To save some time, I filled in the rest of the fibers. And when I press Save, let's see what happens over in the right. So all four requests are handled right away, just like they were before.
So take a look at this line. All the four of the requests are handled almost right away. That's this line here being printed.
But then right at the point of doing async I/O, the fiber for each request just yields or pauses and doesn't resume running until later. But that doesn't stop the next fiber from running. And so, each one of these fibers is able to get to its point in execution until it actually calls yield, which yields to the next fiber.
So then what happens is about two seconds later, we get a result for each one of the fibers. And that's when they've all resumed running. And down here, each one of them prints out their result. So what we're seeing here is this same exact result as we saw by using callbacks, except now we're writing our code in this nicer, synchronous style. So it's a bit easier to read and we don't have the callback hell problem that we saw before.
So one of the things to note about this is that the fiber gets created here, further down in the call stack. And by the time we get up to calling async I/O, what it's doing is participating with the fiber implementation. And so, you could call it a fiber aware function. But the fiber actually gets created down here.

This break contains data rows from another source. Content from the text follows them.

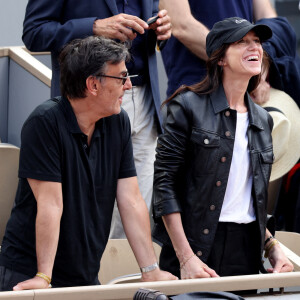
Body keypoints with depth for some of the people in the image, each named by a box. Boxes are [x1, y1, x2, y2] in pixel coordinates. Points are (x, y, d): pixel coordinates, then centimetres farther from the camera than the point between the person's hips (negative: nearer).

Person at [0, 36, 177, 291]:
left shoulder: (118, 122, 2)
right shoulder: (45, 123, -16)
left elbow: (131, 201, 1)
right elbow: (51, 204, -21)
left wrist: (151, 271, -3)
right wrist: (43, 277, -22)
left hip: (86, 275, 6)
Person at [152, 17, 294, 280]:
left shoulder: (262, 120, 14)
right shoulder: (190, 106, -5)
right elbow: (164, 182, -10)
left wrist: (272, 247, 7)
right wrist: (185, 258, -17)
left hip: (248, 249, 5)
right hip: (198, 246, -5)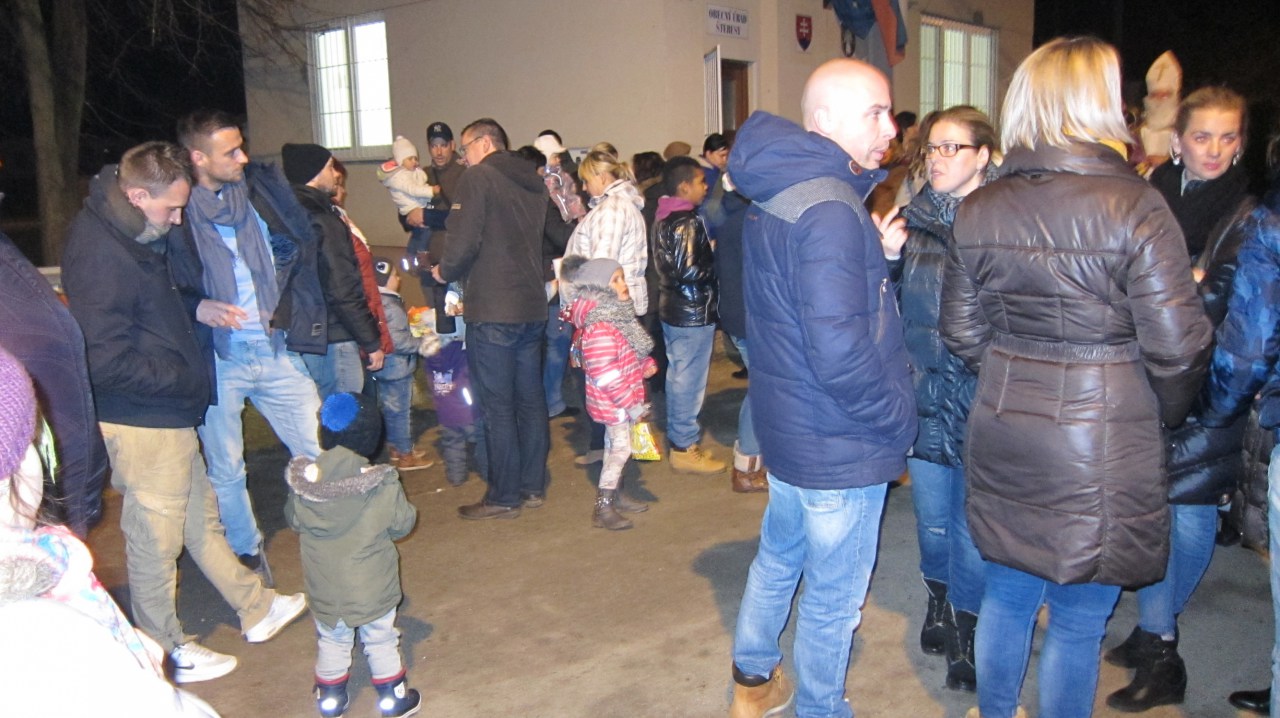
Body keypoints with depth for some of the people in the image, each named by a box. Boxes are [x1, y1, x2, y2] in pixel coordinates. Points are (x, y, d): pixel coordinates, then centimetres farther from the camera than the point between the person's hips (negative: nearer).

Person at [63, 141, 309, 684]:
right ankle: (164, 651, 25)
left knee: (201, 517, 21)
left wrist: (195, 309, 6)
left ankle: (256, 608, 36)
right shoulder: (100, 252, -24)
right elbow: (109, 361, -26)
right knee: (155, 538, 7)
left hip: (168, 414, 10)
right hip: (142, 421, -10)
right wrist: (182, 378, -16)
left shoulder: (132, 235, 6)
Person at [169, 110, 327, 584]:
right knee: (225, 471, 12)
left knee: (319, 451, 5)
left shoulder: (263, 187, 2)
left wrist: (286, 311, -1)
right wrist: (200, 310, -21)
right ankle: (248, 556, 32)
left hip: (276, 349, 2)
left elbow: (302, 251, 9)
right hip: (216, 357, -2)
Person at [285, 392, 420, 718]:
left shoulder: (303, 483, -16)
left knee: (331, 642, 24)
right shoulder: (383, 486, -22)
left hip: (324, 590, 2)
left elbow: (293, 520, 1)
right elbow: (403, 524, -9)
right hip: (373, 588, -2)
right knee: (381, 641, 19)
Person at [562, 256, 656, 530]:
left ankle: (616, 496, 34)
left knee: (616, 446, 19)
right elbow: (605, 375, -28)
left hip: (622, 399, 10)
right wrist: (630, 403, -24)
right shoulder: (599, 329, -25)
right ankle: (602, 510, 3)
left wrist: (646, 364, 4)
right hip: (612, 402, -10)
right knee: (620, 448, -5)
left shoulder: (619, 317, 7)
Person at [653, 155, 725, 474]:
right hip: (693, 313, -9)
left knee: (678, 376, 17)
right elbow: (689, 271, -25)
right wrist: (717, 259, -11)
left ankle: (678, 437, 28)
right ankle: (684, 449, 9)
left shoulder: (664, 217, 9)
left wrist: (707, 252, 9)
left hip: (673, 308, 9)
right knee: (689, 380, 0)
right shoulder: (687, 222, -19)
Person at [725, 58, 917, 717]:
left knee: (779, 554, 26)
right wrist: (897, 416, -16)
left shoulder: (772, 194, 6)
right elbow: (840, 353, -30)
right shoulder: (831, 212, -25)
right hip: (840, 442, -10)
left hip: (785, 421, 10)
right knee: (834, 595, 9)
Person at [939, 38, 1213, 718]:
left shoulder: (977, 211, 0)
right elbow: (1176, 346, -12)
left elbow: (962, 335, 5)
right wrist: (1165, 413, 7)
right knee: (1078, 618, 12)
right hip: (1102, 442, -5)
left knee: (1007, 593, 21)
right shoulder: (1134, 207, -14)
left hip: (1002, 434, 5)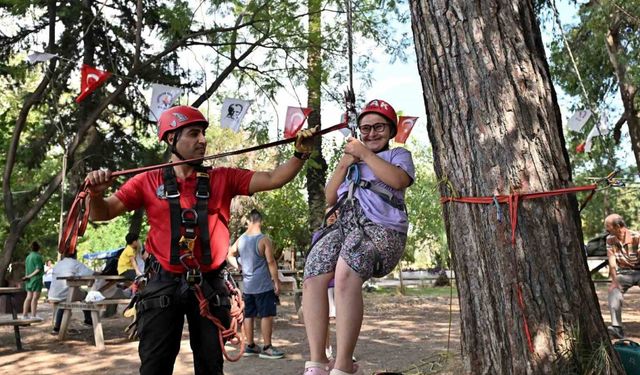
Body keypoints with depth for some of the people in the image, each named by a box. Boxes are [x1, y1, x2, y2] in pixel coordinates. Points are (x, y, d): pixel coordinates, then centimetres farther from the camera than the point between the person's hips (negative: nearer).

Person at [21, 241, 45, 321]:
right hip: (36, 279, -8)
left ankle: (25, 314, 13)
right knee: (35, 297, -7)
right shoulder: (38, 256, -10)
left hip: (29, 280, 8)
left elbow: (26, 269, 17)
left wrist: (28, 276, 20)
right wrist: (30, 276, -10)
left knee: (29, 297, 11)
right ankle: (33, 315, -7)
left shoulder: (28, 257, 13)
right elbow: (38, 269, -16)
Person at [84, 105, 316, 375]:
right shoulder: (149, 181, 0)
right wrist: (97, 193, -21)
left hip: (209, 285, 1)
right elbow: (101, 214, 0)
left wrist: (300, 154, -19)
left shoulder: (223, 179, 2)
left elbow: (272, 179, -6)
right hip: (165, 285, -1)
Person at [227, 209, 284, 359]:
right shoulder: (264, 240, -13)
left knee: (248, 315, 12)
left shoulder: (241, 239, 6)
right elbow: (271, 262, -13)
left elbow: (230, 255, 17)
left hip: (247, 285, 7)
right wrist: (277, 282, -8)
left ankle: (250, 346, 21)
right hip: (263, 285, -6)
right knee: (267, 315, -1)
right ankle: (266, 348, 0)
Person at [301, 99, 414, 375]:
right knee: (312, 279, -21)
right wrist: (343, 164, 13)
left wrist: (364, 153, 0)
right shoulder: (351, 162, 34)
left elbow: (398, 180, -5)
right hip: (345, 226, 5)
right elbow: (330, 199, 24)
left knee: (345, 276, -34)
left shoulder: (399, 155, 20)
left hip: (382, 228, -5)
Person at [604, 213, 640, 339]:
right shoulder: (610, 239, -4)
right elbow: (612, 263, -7)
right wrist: (614, 281, -17)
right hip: (623, 273, 3)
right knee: (613, 291, -23)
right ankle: (617, 327, -27)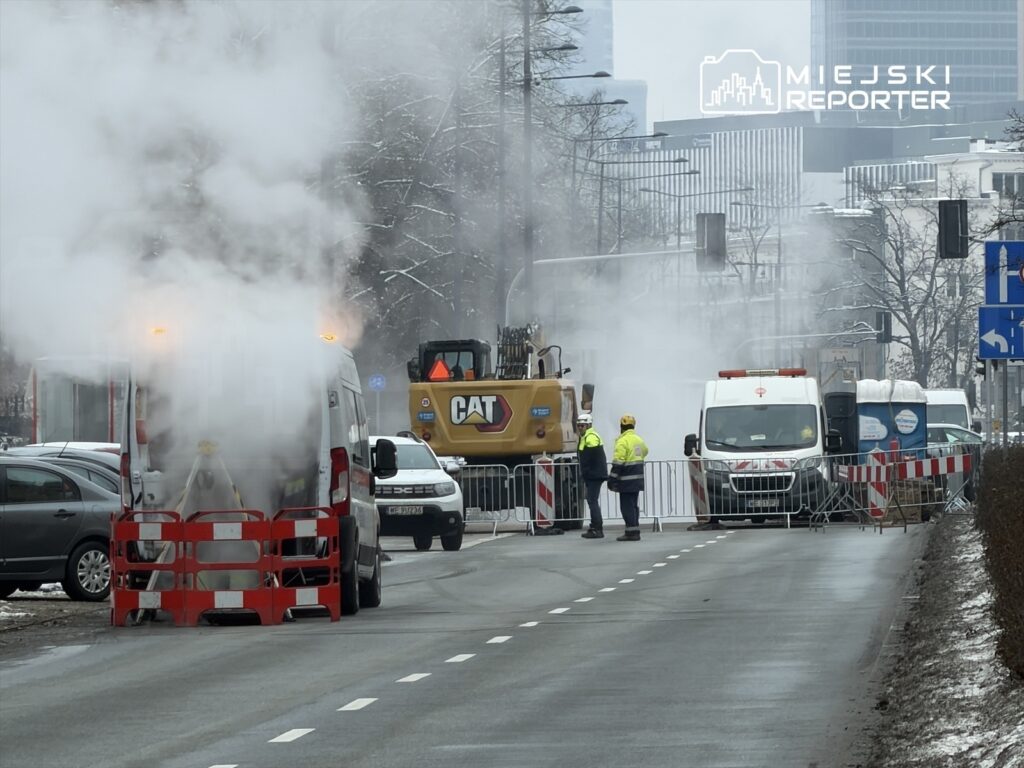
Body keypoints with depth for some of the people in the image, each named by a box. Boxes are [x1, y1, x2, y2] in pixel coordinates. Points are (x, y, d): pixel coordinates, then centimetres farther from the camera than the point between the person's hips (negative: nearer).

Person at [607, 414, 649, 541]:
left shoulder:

So this function is designed to work with fibers. But the problem with this is we don't always have control over the libraries that we want to use. And so, sometimes we have to wrap them to work with fibers correctly. And so Meteor provides us a way to do this by using a method called a wrap async.

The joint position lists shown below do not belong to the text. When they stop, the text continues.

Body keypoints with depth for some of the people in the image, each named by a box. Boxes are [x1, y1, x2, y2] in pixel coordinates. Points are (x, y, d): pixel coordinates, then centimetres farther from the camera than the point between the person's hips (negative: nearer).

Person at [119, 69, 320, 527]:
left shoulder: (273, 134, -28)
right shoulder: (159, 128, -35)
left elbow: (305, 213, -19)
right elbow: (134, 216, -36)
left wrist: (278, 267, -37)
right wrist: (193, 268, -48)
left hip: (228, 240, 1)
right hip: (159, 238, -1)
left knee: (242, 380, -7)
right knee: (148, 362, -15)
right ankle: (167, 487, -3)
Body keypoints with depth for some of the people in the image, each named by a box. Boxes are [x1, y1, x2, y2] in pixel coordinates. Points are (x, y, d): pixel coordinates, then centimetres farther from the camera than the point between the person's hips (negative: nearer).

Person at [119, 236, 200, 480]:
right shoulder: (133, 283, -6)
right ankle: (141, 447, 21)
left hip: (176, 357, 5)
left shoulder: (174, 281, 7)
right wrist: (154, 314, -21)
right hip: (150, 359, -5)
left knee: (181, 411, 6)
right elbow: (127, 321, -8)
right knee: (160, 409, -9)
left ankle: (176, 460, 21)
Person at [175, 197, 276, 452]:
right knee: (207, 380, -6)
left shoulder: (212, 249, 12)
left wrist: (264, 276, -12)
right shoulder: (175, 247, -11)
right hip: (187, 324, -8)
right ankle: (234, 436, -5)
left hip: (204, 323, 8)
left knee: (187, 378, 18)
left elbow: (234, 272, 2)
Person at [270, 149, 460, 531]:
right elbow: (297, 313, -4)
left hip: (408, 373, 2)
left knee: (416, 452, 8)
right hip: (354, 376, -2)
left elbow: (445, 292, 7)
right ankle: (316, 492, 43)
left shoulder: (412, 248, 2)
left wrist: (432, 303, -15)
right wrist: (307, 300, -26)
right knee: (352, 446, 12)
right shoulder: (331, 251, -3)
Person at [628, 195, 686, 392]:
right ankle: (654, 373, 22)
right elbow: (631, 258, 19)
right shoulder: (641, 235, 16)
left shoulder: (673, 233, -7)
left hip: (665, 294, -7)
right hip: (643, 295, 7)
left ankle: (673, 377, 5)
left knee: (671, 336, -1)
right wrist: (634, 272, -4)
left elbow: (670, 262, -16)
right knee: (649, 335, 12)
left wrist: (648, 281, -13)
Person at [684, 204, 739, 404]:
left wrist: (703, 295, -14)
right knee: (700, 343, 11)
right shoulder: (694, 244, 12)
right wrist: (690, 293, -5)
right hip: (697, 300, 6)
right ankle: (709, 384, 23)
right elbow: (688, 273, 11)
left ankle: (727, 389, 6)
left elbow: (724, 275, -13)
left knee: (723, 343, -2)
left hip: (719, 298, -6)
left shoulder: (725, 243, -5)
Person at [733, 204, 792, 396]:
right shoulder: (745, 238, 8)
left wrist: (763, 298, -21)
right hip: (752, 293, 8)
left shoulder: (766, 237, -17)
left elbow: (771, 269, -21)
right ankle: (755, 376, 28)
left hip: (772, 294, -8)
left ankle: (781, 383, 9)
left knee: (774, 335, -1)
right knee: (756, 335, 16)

So let's just convert this back to a regular callback function like what we had before. And then what we'll do is create another function called do sync I/O. And we can just assign it to the result of Meteor dot underscore wrap async. And then we'll pass in the do async I/O function as a parameter.
And so, this will actually return a new function, one that wraps this one and makes it fiber aware. So instead of calling do async I/O here, we can just called do sync I/O. And hopefully when I save this, it should just continue to work like it did before.
So there we go. We're handling all four requests right off the bat. And then two seconds later, again, we're getting a result and printing it to the console. So wrap async is a nice utility to help us wrap asynchronous methods that may come from other libraries, like the Mongo native driver or other APIs you might be using and turn them into fiber aware methods.
So when we program in Meteor, we can write our queries to Mongo using this kind of style instead of passing in a lot of callbacks. And that's because Meteor handles all of this fiber creation and making the Mongo driver fiber aware for us. And so this is oftentimes just created for us automatically. But it's important to understand how all this works because it affects how your Meteor applications run, everything from performance to some errors you might be getting, like meteor code must always run in a fiber. So now you know why you're able to write your code in this style instead of using callbacks.